#### Texto proporcionado ####
Al final del primer volumen de su Historia de la Sexualidad, el filósofo francés Michel Foucault escribía que en los umbrales de la vida moderna, la vida natural empieza a ser inscrita progresivamente dentro de los mecanismos y los cálculos del poder estatal. La política, hasta entonces organizada en torno al poder soberano, y más tarde reconfigurada como poder disciplinario, se torna finalmente “biopolítica”.

Así, en la Modernidad la vida pasa a ocupar el centro de la política: la especie y el individuo (el cuerpo viviente) se convierten en el objeto de las estrategias políticas. Es el paso del Estado territorial al Estado de población, esto es, la vida biológica y la salud de la nación como problema específico del poder. De hecho, el desarrollo y la consolidación del capitalismo se vieron impulsados por el control biopolítico a través de la producción de los cuerpos dóciles que le eran necesarios.
####
Ejercicios propuestos →
a) Traduzca al inglés esta oración del texto sobre la biopolítica: «Así, en la Modernidad la vida pasa a ocupar el centro de la política: la especie y el individuo (el cuerpo viviente) se convierten en el objeto de las estrategias políticas.»
b) Según el texto sobre la biopolítica, ¿entre qué dos tipos de Estado se produce el paso que describe?
El material no guarda relación alguna con el texto proporcionado.
#### Datos de procedencia ####
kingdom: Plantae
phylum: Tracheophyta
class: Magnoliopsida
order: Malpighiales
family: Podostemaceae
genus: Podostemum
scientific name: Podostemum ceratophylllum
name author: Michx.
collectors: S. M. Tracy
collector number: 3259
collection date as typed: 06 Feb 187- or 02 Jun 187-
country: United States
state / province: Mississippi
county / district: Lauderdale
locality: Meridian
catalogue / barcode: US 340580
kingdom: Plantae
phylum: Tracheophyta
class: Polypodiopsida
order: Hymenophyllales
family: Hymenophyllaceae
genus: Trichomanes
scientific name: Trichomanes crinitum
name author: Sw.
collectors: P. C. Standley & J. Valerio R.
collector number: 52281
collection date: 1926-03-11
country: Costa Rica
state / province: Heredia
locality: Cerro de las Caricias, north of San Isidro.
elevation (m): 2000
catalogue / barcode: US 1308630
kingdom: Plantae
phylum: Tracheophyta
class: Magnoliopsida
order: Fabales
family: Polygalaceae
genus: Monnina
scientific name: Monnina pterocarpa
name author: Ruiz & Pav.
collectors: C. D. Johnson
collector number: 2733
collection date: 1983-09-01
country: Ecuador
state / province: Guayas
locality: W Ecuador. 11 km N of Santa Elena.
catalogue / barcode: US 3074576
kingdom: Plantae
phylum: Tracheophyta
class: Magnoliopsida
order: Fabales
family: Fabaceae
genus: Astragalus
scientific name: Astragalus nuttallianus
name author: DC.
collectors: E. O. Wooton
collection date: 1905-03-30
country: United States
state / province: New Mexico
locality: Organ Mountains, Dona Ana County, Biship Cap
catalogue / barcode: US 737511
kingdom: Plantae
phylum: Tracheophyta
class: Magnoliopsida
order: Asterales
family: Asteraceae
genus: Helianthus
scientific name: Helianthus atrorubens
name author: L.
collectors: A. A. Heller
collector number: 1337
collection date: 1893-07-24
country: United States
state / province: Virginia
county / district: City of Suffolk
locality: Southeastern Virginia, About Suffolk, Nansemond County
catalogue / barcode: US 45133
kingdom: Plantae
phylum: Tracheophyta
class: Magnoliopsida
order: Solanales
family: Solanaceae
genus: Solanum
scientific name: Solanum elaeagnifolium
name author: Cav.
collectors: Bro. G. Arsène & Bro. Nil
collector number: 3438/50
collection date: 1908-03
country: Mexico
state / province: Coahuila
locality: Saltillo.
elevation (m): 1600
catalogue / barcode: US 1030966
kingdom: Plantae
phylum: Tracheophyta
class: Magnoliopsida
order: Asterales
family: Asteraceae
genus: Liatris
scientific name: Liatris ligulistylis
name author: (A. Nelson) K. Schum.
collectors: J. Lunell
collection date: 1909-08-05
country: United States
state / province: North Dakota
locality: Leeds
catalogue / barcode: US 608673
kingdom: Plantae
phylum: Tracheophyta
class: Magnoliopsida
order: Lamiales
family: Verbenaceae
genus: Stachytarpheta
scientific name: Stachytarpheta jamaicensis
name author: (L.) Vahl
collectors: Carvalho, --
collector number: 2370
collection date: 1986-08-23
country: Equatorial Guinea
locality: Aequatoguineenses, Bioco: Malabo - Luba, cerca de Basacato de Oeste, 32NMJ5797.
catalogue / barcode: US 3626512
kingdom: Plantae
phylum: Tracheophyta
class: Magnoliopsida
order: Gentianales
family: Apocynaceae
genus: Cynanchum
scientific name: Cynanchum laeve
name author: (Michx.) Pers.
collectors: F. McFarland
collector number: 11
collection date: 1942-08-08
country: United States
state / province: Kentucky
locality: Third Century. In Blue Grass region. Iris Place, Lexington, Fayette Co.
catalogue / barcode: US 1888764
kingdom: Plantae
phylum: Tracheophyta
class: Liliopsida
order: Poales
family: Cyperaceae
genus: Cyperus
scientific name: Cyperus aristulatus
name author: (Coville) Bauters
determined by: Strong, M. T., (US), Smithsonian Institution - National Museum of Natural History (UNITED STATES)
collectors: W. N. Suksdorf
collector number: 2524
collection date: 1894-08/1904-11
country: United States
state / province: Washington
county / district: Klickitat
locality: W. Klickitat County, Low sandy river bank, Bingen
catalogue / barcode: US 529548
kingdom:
####
Respuestas propuestas →
a) Thus, in Modernity, life comes to occupy the center of politics: the species and the individual (the living body) become the object of political strategies.

b) Del Estado territorial al Estado de población.